Kapitalna i wyrównana pierwsza połowa meczu, nudna i monotonna druga. Całe spotkanie ustawiła czerwona kartka dla Wojtka Szczęsnego, po której Kanonierzy bronili się całą drużyną i zamknęli się na własnej połowie, całkowicie dając się zdominować przeciwnikowi z Monachium. Bayern nie pozwolił wyjść londyńczykom z własnego pola karnego, powoli rozgrywał swoje akcje i czekał tylko na pojedyncze błędy obronne, by zaatakować. I dwukrotnie udała się ta sztuka monachijczykom, bo dwukrotnie wpakowali piłkę do bramki Łukasza Fabiańskiego, znajdując się w kapitalnej sytuacji przed rewanżem.

Arsenal: Szczęsny - Sagna, Mertesacker, Koscielny, Gibbs (31. Monreal) - Flamini, Wilshere - Chamberlain (74. Rosicky), Özil, Cazorla (38. Fabiański) - Sanogo

Bayern: Neuer - Lahm, Boateng (46. Rafinha), Dante, Alaba - Martinez - Robben, Kroos, Alcantara (79. Pizarro), Götze - Mandżukić (64. Muller)

Mecz od mocnego uderzenia zaczęli Bawarczycy. Już w trzeciej minucie potężnym strzałem z dystansu popisał się Toni Kroos, ale futbolówkę zmierzającą w samo okno bramki na rzut rożny przeniósł Wojciech Szczęsny. Świetna interwencja polskiego gokipera.

W szóstej minucie groźną akcję przeprowadzili Kanonierzy. Zamieszanie pod bramką Manuela Neuera wykorzystał Yaya Sanogo, który oddał groźny strzał na bramkę niemieckiego golkipera, ale ten świetnie zatrzymał to uderzenie.

W ósmej minucie spotkania Nicola Rizzoli dyktuje jedenastkę dla Arsenalu za wejście Jerome'a Boatenga w Mesuta Özila. Słuszna decyzja arbitra.

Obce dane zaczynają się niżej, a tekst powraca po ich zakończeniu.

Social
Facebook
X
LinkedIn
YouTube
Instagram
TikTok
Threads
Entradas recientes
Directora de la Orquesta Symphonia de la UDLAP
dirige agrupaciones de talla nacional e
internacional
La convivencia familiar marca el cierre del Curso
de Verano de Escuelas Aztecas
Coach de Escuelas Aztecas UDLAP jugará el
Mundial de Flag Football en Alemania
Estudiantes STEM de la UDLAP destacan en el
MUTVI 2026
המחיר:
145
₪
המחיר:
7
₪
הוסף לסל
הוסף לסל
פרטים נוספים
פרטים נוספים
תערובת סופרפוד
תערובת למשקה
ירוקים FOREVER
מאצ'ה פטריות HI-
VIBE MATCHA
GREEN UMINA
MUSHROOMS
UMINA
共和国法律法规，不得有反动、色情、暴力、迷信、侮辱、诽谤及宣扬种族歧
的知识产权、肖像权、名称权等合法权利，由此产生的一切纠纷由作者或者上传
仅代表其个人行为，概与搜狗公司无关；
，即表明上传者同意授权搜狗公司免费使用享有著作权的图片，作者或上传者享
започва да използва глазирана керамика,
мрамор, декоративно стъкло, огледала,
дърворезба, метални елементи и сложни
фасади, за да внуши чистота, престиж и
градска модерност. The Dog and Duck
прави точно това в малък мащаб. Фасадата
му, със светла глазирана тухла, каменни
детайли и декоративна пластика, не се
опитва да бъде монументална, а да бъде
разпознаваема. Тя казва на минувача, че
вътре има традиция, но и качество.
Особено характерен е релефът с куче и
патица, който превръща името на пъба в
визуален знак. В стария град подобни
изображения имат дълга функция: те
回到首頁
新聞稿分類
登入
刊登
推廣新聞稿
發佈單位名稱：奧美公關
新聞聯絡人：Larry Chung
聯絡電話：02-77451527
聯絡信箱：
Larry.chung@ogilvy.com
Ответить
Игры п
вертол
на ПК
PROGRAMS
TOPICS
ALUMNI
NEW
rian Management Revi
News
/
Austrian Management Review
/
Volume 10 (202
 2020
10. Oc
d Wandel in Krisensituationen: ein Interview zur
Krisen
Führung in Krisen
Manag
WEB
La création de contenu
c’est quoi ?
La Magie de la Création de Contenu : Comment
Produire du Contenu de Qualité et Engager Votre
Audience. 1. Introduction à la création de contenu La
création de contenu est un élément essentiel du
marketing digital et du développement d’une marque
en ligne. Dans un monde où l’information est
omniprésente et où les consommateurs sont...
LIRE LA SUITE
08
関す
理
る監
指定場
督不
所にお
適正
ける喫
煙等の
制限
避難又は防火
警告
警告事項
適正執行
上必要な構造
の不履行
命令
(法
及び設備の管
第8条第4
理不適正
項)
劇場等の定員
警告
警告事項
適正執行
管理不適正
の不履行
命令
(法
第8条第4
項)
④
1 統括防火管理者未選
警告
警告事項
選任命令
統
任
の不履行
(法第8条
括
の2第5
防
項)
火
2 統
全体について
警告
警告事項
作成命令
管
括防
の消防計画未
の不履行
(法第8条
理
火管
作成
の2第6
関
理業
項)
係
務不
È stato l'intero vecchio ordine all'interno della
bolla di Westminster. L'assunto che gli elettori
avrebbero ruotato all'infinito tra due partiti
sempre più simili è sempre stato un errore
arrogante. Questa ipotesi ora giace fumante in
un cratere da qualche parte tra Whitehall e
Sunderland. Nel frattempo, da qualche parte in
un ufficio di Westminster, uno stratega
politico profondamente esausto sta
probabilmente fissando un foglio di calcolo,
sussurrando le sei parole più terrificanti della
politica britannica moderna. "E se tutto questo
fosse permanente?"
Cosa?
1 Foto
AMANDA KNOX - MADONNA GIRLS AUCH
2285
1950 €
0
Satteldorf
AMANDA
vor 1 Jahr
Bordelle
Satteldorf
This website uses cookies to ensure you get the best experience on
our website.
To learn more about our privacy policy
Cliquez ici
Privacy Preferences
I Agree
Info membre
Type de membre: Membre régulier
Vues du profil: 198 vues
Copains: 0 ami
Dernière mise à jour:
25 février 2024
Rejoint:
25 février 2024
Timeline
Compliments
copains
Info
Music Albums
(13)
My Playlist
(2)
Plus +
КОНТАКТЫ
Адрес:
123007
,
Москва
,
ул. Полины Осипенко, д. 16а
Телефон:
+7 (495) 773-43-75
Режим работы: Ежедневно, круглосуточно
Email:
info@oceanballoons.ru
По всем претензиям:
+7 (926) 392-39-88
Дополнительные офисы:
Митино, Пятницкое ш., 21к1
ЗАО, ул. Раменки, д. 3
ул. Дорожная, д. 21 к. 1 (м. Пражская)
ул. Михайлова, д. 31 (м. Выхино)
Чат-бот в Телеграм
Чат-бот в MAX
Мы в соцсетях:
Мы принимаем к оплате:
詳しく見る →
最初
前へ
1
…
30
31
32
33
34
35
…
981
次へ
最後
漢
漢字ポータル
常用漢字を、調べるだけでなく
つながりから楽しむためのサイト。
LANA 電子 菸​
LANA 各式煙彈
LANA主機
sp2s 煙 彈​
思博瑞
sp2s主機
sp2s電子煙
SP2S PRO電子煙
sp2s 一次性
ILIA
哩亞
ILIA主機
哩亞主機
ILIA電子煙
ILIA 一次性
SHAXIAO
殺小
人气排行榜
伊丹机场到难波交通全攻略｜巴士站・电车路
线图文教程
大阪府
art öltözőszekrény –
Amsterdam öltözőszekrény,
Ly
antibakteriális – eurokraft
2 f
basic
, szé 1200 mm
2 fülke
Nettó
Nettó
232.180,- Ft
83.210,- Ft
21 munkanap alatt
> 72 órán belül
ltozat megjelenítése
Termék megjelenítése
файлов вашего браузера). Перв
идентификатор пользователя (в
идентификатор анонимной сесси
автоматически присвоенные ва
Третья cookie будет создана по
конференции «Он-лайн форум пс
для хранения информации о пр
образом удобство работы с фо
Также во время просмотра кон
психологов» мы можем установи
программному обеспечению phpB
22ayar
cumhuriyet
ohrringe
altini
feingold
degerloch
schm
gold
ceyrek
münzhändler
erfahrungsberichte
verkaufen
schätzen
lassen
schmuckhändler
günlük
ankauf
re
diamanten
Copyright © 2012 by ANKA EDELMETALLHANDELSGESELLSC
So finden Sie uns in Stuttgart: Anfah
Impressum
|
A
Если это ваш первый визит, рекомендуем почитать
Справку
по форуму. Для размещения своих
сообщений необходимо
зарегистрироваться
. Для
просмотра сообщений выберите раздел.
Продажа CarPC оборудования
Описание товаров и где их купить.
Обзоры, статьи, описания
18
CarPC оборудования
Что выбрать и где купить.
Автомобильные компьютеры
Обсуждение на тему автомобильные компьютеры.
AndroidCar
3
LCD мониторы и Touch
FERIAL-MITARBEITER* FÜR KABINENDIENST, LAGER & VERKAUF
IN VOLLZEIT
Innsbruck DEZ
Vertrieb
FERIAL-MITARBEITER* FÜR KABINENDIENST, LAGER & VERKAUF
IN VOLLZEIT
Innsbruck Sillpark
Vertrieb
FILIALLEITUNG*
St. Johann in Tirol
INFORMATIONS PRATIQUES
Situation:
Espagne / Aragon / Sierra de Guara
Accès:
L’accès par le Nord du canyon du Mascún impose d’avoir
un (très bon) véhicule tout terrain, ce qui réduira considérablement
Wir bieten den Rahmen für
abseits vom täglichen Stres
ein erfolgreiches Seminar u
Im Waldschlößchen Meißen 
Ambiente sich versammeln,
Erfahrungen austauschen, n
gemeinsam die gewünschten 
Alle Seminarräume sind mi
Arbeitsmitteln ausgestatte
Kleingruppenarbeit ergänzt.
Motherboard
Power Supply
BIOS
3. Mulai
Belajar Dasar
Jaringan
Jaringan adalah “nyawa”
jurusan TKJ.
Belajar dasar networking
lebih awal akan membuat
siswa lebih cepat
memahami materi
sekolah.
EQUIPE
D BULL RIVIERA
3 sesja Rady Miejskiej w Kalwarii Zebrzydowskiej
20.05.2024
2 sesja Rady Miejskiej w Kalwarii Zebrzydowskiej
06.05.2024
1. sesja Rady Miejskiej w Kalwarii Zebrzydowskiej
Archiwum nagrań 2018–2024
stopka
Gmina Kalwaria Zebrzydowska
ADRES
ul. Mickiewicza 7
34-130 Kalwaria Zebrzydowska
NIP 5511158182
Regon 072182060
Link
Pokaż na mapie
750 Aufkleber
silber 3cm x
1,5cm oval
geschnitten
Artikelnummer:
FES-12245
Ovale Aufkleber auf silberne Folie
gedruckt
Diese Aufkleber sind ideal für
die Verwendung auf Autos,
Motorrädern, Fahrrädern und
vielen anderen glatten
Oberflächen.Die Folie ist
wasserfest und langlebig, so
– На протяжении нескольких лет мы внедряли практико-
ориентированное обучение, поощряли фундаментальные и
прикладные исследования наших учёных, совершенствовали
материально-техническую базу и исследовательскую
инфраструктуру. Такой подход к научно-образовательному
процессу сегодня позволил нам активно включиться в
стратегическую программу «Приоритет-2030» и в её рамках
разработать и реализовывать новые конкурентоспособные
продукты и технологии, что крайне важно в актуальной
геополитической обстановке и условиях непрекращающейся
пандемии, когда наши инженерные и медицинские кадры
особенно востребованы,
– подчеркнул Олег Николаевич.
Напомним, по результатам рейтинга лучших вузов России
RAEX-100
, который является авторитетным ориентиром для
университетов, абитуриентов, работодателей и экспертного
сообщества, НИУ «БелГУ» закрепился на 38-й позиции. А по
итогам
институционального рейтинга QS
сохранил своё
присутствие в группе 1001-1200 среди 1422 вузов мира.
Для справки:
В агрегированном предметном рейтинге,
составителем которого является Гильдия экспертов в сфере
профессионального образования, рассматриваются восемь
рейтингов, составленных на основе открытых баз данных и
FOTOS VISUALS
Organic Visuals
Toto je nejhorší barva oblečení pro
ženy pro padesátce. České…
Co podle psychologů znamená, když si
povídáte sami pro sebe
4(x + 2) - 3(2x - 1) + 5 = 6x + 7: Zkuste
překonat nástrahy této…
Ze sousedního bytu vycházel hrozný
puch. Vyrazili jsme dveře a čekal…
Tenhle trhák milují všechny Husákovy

Reprezentant Niemiec sam chciał wymierzyć sprawiedliwość, jednak przy strzale z jedenastu metrów zachował się najgorzej jak tylko mógł, strzelając w środek bramki tak klasowego bramkarza jak Neuer. Golkiper wyszedł zwycięsko z tego pojedynku, wciąż bezbramkowy remis na Emirates Stadium!

Kolejne minuty należały głównie do Bayernu, ale monachijczycy nie potrafili przedrzeć się pod bramkę pilnowaną przez Wojciecha Szczęsnego, głównie za sprawą świetnie ustawionej linii defensywnej.

W 23. minucie pokaz świetnej gry dał Yaya Sanogo, który wywalczył futbolówkę w środku pola i natychmiast uruchomił wybierającego Chamberlaina. Anglik wyszedł sam na sam z Manuelem Neuerem, ale ten zrobił dokładnie to samo. Niemiecki golkiper okazał się więc szybszy od nadbiegającego rywala i szybko wybił futbolówkę.

W 31. minucie Arsenal musiał przeprowadzić pierwszą zmianę. Kontuzjowanego Gibbsa zastąpił Ignacio Monreal.

Kiedy już narzekaliśmy na brak emocji, w 38. minucie Arjen Robben znalazł się w sytuacji sam na sam z Wojtkiem Szczęsnym, a ten... obalił Holendra i został ukarany zasłużoną czerwoną kartką. Nicola Rizzoli wskazał na rzut karny, jak najbardziej słusznie.

Arsene Wenger od razu ściągnął z boiska Santiago Cazorlę i wpuścił na nie Łukasza Fabiańskiego.

Do egzekwowania rzutu karnego przystąpił David Alaba i... spudłował! Piłka po jego strzale trafiła w słupek, a Łukasz Fabiański już na dzień dobry nie musiał wyciągać piłki z bramki. Dalej bezbramkowo na Emirates Stadium!

Do końca meczu nic nie uległo już zmianie. Sędzia zaprosił obie drużyny do szatni przy bezbramkowym remisie.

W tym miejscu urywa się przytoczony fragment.